SUPPLIED ENTRIES:
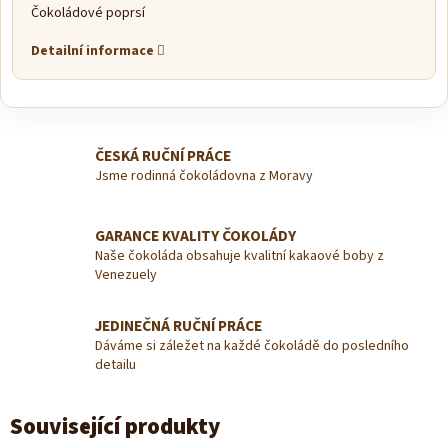
Čokoládové poprsí
Detailní informace
ČESKÁ RUČNÍ PRÁCE
Jsme rodinná čokoládovna z Moravy
GARANCE KVALITY ČOKOLÁDY
Naše čokoláda obsahuje kvalitní kakaové boby z
Venezuely
JEDINEČNÁ RUČNÍ PRÁCE
Dáváme si záležet na každé čokoládě do posledního
detailu
Související produkty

WORK INSTRUCTIONS: Write out every one of the lines above word for word, leaving the pictures out.

RESPONSE BELOW:
Čokoládové poprsí
Detailní informace
ČESKÁ RUČNÍ PRÁCE
Jsme rodinná čokoládovna z Moravy
GARANCE KVALITY ČOKOLÁDY
Naše čokoláda obsahuje kvalitní kakaové boby z
Venezuely
JEDINEČNÁ RUČNÍ PRÁCE
Dáváme si záležet na každé čokoládě do posledního
detailu
Související produkty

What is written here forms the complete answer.